What the exercise asks => State how many lines in the items below contain the string "imams", matching case exactly. Give only the number.

Text extracted from each page:
++++++++

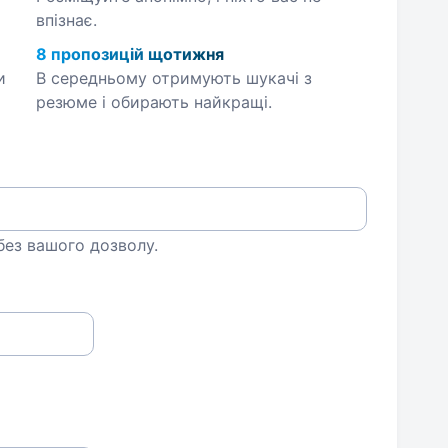
впізнає.
8 пропозицій щотижня
и
В середньому отримують шукачі з
резюме і обирають найкращі.
 без вашого дозволу.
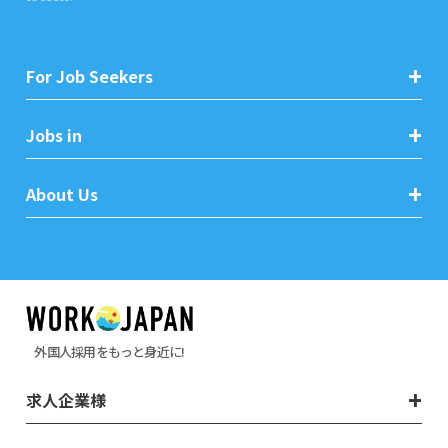
For Job Seekers
Jobs in
About Us
外国人採用をもっと身近に!
求人企業様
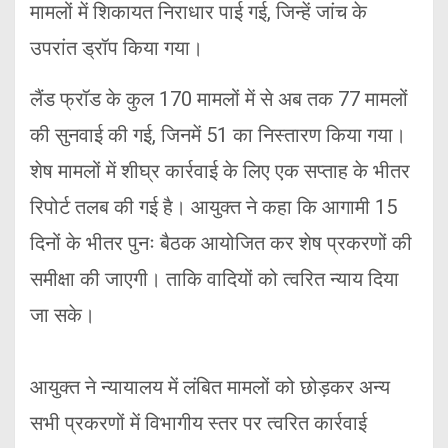
मामलों में शिकायत निराधार पाई गई, जिन्हें जांच के
उपरांत ड्रॉप किया गया।
लैंड फ्रॉड के कुल 170 मामलों में से अब तक 77 मामलों
की सुनवाई की गई, जिनमें 51 का निस्तारण किया गया।
शेष मामलों में शीघ्र कार्रवाई के लिए एक सप्ताह के भीतर
रिपोर्ट तलब की गई है। आयुक्त ने कहा कि आगामी 15
दिनों के भीतर पुनः बैठक आयोजित कर शेष प्रकरणों की
समीक्षा की जाएगी। ताकि वादियों को त्वरित न्याय दिया
जा सके।
आयुक्त ने न्यायालय में लंबित मामलों को छोड़कर अन्य
सभी प्रकरणों में विभागीय स्तर पर त्वरित कार्रवाई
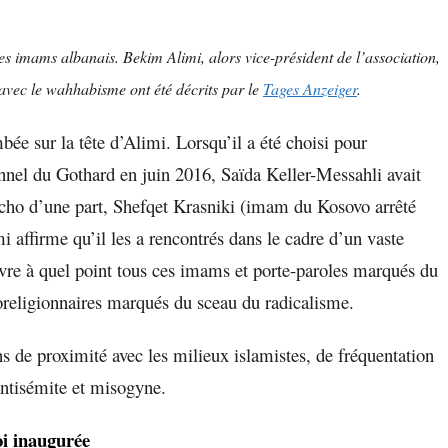
des imams albanais. Bekim Alimi, alors vice-président de l’association,
avec le wahhabisme ont été décrits par le
Tages Anzeiger
.
mbée sur la tête d’Alimi. Lorsqu’il a été choisi pour
nnel du Gothard en juin 2016, Saïda Keller-Messahli avait
ancho d’une part, Shefqet Krasniki (imam du Kosovo arrêté
mi affirme qu’il les a rencontrés dans le cadre d’un vaste
vre à quel point tous ces imams et porte-paroles marqués du
oreligionnaires marqués du sceau du radicalisme.
 de proximité avec les milieux islamistes, de fréquentation
antisémite et misogyne.
oi inaugurée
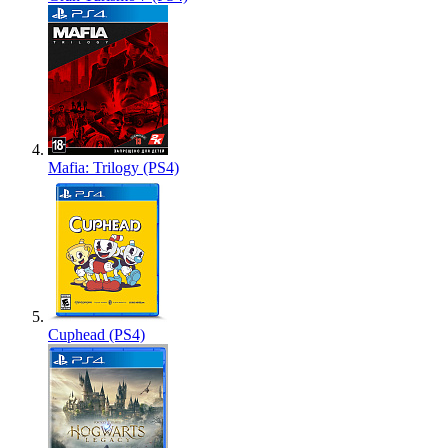
Mafia: Trilogy (PS4)
Cuphead (PS4)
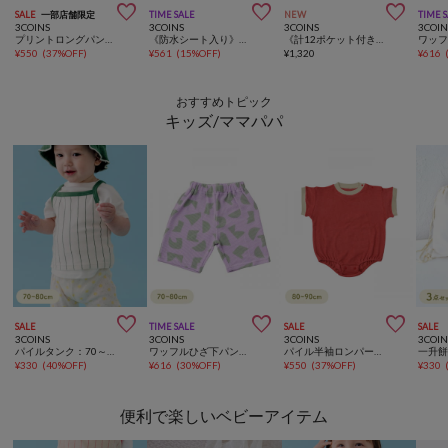



SALE
一部店舗限定
TIME SALE
NEW
TIME 
3COINS
3COINS
3COINS
3COIN
プリントロングパンツ：80～90cm
《防水シート入り》セーラースタイ
《計12ポケット付き！》バッグインバッグ／KIDSトラベル
¥
550
(
37%OFF
)
¥
561
(
15%OFF
)
¥
1,320
¥
616
おすすめトピック
キッズ/ママパパ



SALE
TIME SALE
SALE
SALE
3COINS
3COINS
3COINS
3COIN
パイルタンク：70～80cm
ワッフルひざ下パンツ：70～80cm
パイル半袖ロンパース：80～90cm
¥
330
(
40%OFF
)
¥
616
(
30%OFF
)
¥
550
(
37%OFF
)
¥
330
便利で楽しいベビーアイテム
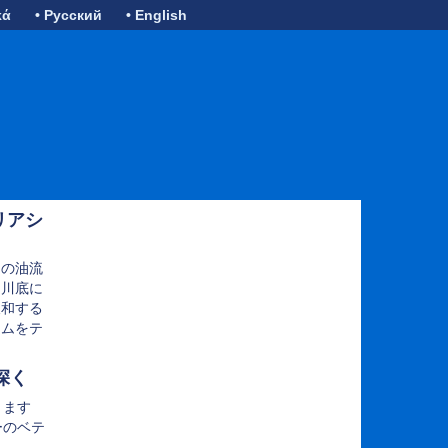
κά
• Русский
• English
リアシ
ーの油流
、川底に
緩和する
テムをテ
深く
ります
ーのベテ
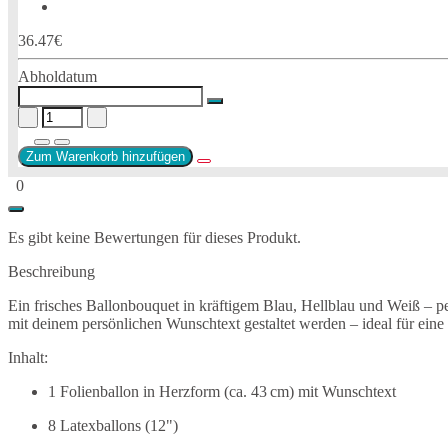
36.47€
Abholdatum
Zum Warenkorb hinzufügen
0
Es gibt keine Bewertungen für dieses Produkt.
Beschreibung
Ein frisches Ballonbouquet in kräftigem Blau, Hellblau und Weiß – p
mit deinem persönlichen Wunschtext gestaltet werden – ideal für eine 
Inhalt:
1 Folienballon in Herzform (ca. 43 cm) mit Wunschtext
8 Latexballons (12")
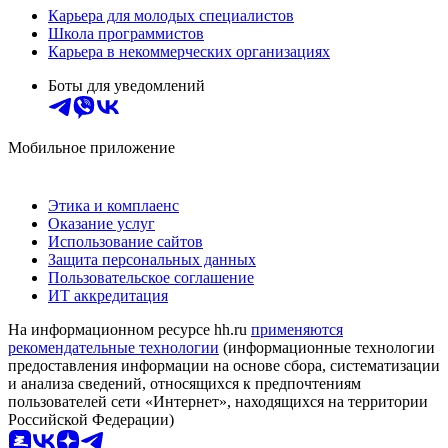
Карьера для молодых специалистов
Школа программистов
Карьера в некоммерческих организациях
Боты для уведомлений
Мобильное приложение
Этика и комплаенс
Оказание услуг
Использование сайтов
Защита персональных данных
Пользовательское соглашение
ИТ аккредитация
На информационном ресурсе hh.ru
применяются
рекомендательные технологии
(информационные технологии
предоставления информации на основе сбора, систематизации
и анализа сведений, относящихся к предпочтениям
пользователей сети «Интернет», находящихся на территории
Российской Федерации)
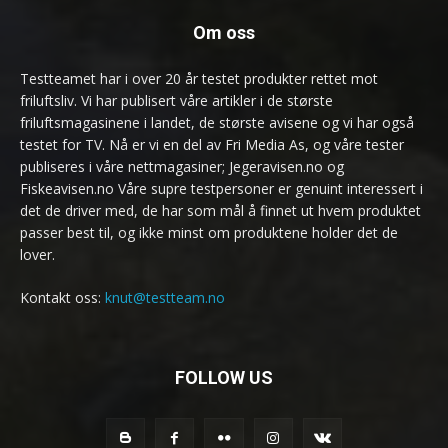
Om oss
Testteamet har i over 20 år testet produkter rettet mot
friluftsliv. Vi har publisert våre artikler i de største
friluftsmagasinene i landet, de største avisene og vi har også
testet for TV. Nå er vi en del av Fri Media As, og våre tester
publiseres i våre nettmagasiner; Jegeravisen.no og
Fiskeavisen.no Våre supre testpersoner er genuint interessert i
det de driver med, de har som mål å finnet ut hvem produktet
passer best til, og ikke minst om produktene holder det de
lover.
Kontakt oss:
knut@testteam.no
FOLLOW US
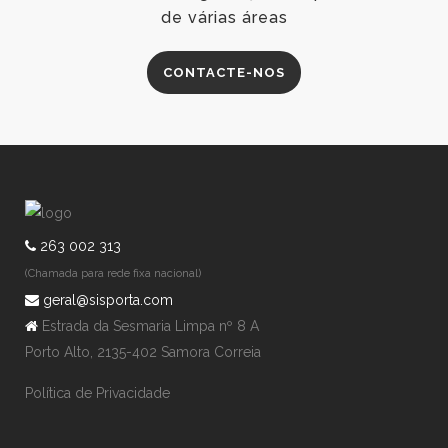
de várias áreas
CONTACTE-NOS
263 002 313
(Chamada para rede fixa nacional)
geral@sisporta.com
Estrada da Sesmaria Limpa nº 8 A
Porto Alto, 2135-402 Samora Correia
Política de Privacidade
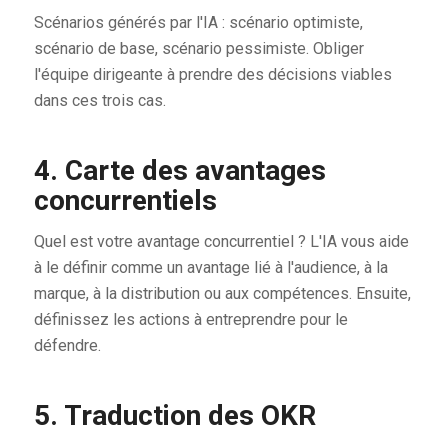
Scénarios générés par l'IA : scénario optimiste,
scénario de base, scénario pessimiste. Obliger
l'équipe dirigeante à prendre des décisions viables
dans ces trois cas.
4. Carte des avantages
concurrentiels
Quel est votre avantage concurrentiel ? L'IA vous aide
à le définir comme un avantage lié à l'audience, à la
marque, à la distribution ou aux compétences. Ensuite,
définissez les actions à entreprendre pour le
défendre.
5. Traduction des OKR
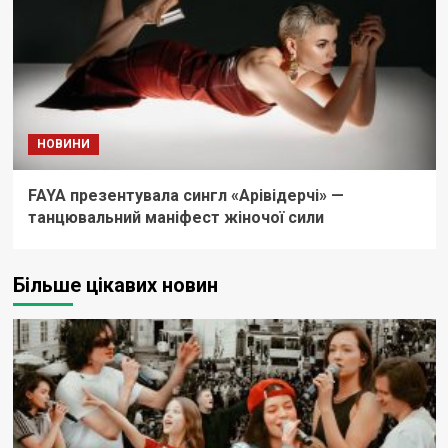
НОВИНИ
FAYA презентувала сингл «Арівідерчі» —
танцювальний маніфест жіночої сили
Більше цікавих новин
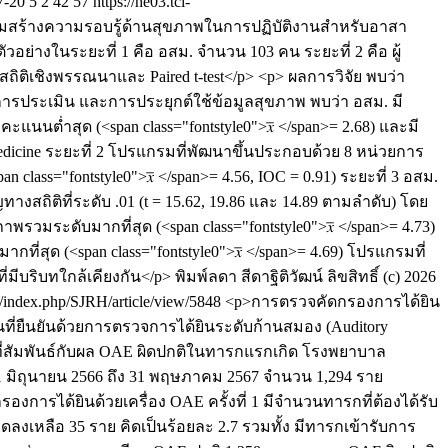
7-20
5
2
42
57
https://he03.tci-
กรมสร้างความรอบรู้ด้านสุขภาพในการปฏิบัติงานสำหรับอาสา
ย่างในระยะที่ 1 คือ อสม. จำนวน 103 คน ระยะที่ 2 คือ ผู้
ถิติเชิงพรรณนาและ Paired t-test</p> <p> ผลการวิจัย พบว่า
จ การประเมิน และการประยุกต์ใช้ข้อมูลสุขภาพ พบว่า อสม. มี
นนต่ำสุด (<span class="fontstyle0">𝑥̅ </span>= 2.68) และมี
medicine ระยะที่ 2 โปรแกรมที่พัฒนาขึ้นประกอบด้วย 8 หน่วยการ
lass="fontstyle0">𝑥̅ </span>= 4.56, IOC = 0.91) ระยะที่ 3 อสม.
ถิติที่ระดับ .01 (t = 15.62, 19.86 และ 14.89 ตามลำดับ) โดย
ดับมากที่สุด (<span class="fontstyle0">𝑥̅ </span>= 4.73)
่สุด (<span class="fontstyle0">𝑥̅ </span>= 4.69) โปรแกรมที่
มีบริบทใกล้เคียงกัน</p>
พิมพ์ลดา สีดาฐิติวัฒน์
ลิขสิทธิ์ (c) 2026
org/index.php/SJRH/article/view/5848
<p>การตรวจคัดกรองการได้ยิน
นที่ยืนยันด้วยการตรวจการได้ยินระดับก้านสมอง (Auditory
ยที่สัมพันธ์กับผล OAE ผิดปกติในทารกแรกเกิด โรงพยาบาล
1 มิถุนายน 2566 ถึง 31 พฤษภาคม 2567 จำนวน 1,294 ราย
การได้ยินด้วยเครื่อง OAE ครั้งที่ 1 มีจำนวนทารกที่ต้องได้รับ
ลงเหลือ 35 ราย คิดเป็นร้อยละ 2.7 รวมทั้ง มีทารกเข้ารับการ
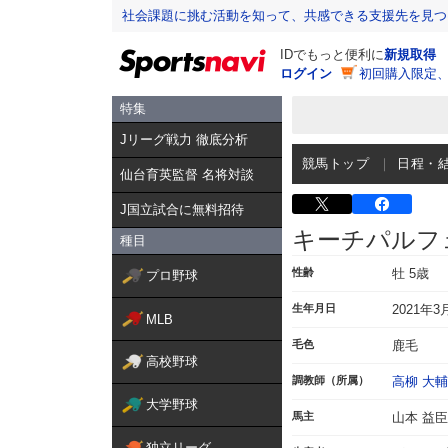
社会課題に挑む活動を知って、共感できる支援先を見つ
IDでもっと便利に
新規取得
ログイン
初回購入限定
特集
Jリーグ戦力 徹底分析
競馬トップ
日程・
仙台育英監督 名将対談
J国立試合に無料招待
キーチパルフ
種目
性齢
牡 5歳
プロ野球
生年月日
2021年3
MLB
毛色
鹿毛
高校野球
調教師（所属）
高柳 大輔
大学野球
馬主
山本 益臣
独立リーグ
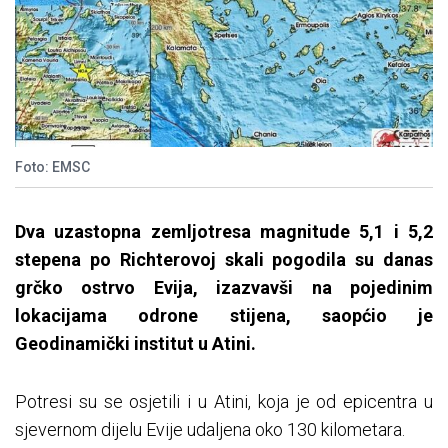
Foto: EMSC
Dva uzastopna zemljotresa magnitude 5,1 i 5,2
stepena po Richterovoj skali pogodila su danas
grčko ostrvo Evija, izazvavši na pojedinim
lokacijama odrone stijena, saopćio je
Geodinamički institut u Atini.
Potresi su se osjetili i u Atini, koja je od epicentra u
sjevernom dijelu Evije udaljena oko 130 kilometara.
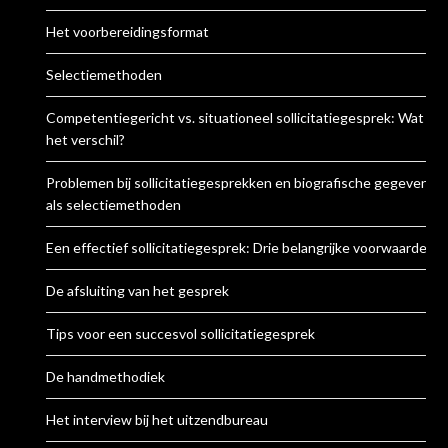
Het voorbereidingsformat
Selectiemethoden
Competentiegericht vs. situationeel sollicitatiegesprek: Wat is
het verschil?
Problemen bij sollicitatiegesprekken en biografische gegevens
als selectiemethoden
Een effectief sollicitatiegesprek: Drie belangrijke voorwaarden
De afsluiting van het gesprek
Tips voor een succesvol sollicitatiegesprek
De handmethodiek
Het interview bij het uitzendbureau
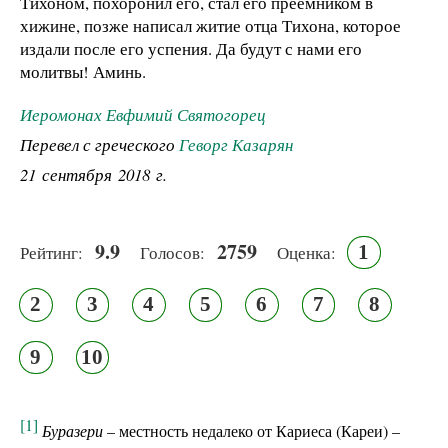
Тихоном, похоронил его, стал его преемником в
хижине, позже написал житие отца Тихона, которое
издали после его успения. Да будут с нами его
молитвы! Аминь.
Иеромонах Евфимий Святогорец
Перевел с греческого
Геворг Казарян
21 сентября 2018 г.
9.9
2759
1
Рейтинг:
Голосов:
Оценка:
2
3
4
5
6
7
8
9
10
[1]
Буразери
– местность недалеко от Кариеса (Кареи) –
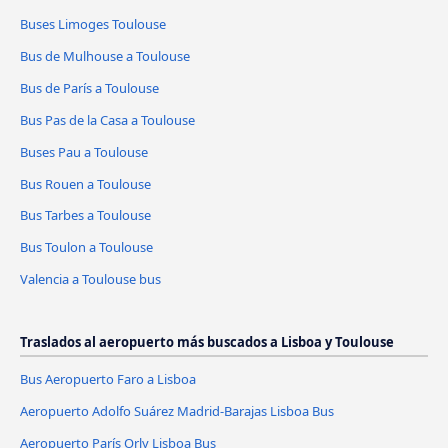
Buses Limoges Toulouse
Bus de Mulhouse a Toulouse
Bus de París a Toulouse
Bus Pas de la Casa a Toulouse
Buses Pau a Toulouse
Bus Rouen a Toulouse
Bus Tarbes a Toulouse
Bus Toulon a Toulouse
Valencia a Toulouse bus
Traslados al aeropuerto más buscados a Lisboa y Toulouse
Bus Aeropuerto Faro a Lisboa
Aeropuerto Adolfo Suárez Madrid-Barajas Lisboa Bus
Aeropuerto París Orly Lisboa Bus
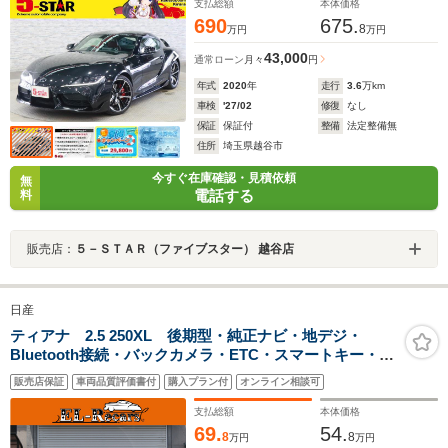
支払総額
本体価格
690
675.
8
万円
万円
43,000
通常ローン
月々
円
年式
2020
年
走行
3.6
万km
車検
'27/02
修復
なし
保証
保証付
整備
法定整備無
住所
埼玉県越谷市
今すぐ在庫確認・見積依頼
無
電話する
料
販売店：
５－ＳＴＡＲ（ファイブスター） 越谷店
日産
ティアナ 2.5 250XL 後期型・純正ナビ・地デジ・
Bluetooth接続・バックカメラ・ETC・スマートキー・プ
ッシュスタート・フォグランプ・純正16インチAW・電動
販売店保証
車両品質評価書付
購入プラン付
オンライン相談可
シート・オットマン・ウインカーミラー・オートエアコ
ン・ドアバイザー
支払総額
本体価格
69.
54.
8
8
万円
万円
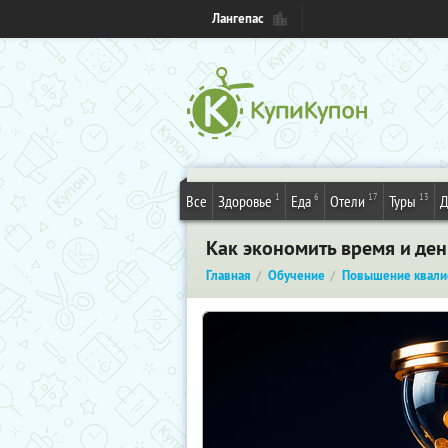
Лангепас
1
6
17
13
Все
Здоровье
Еда
Отели
Туры
Д
Как экономить время и де
Главная
Обучение
Повышение квали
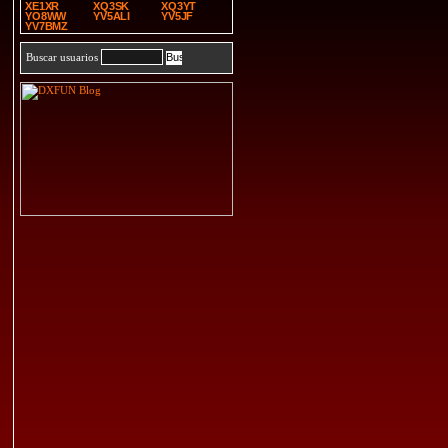
XE1XR
XQ3SK
XQ3YT
YO8WW
YV5ALI
YV5JF
YV7BMZ
Buscar usuarios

++++++++

Answer => 2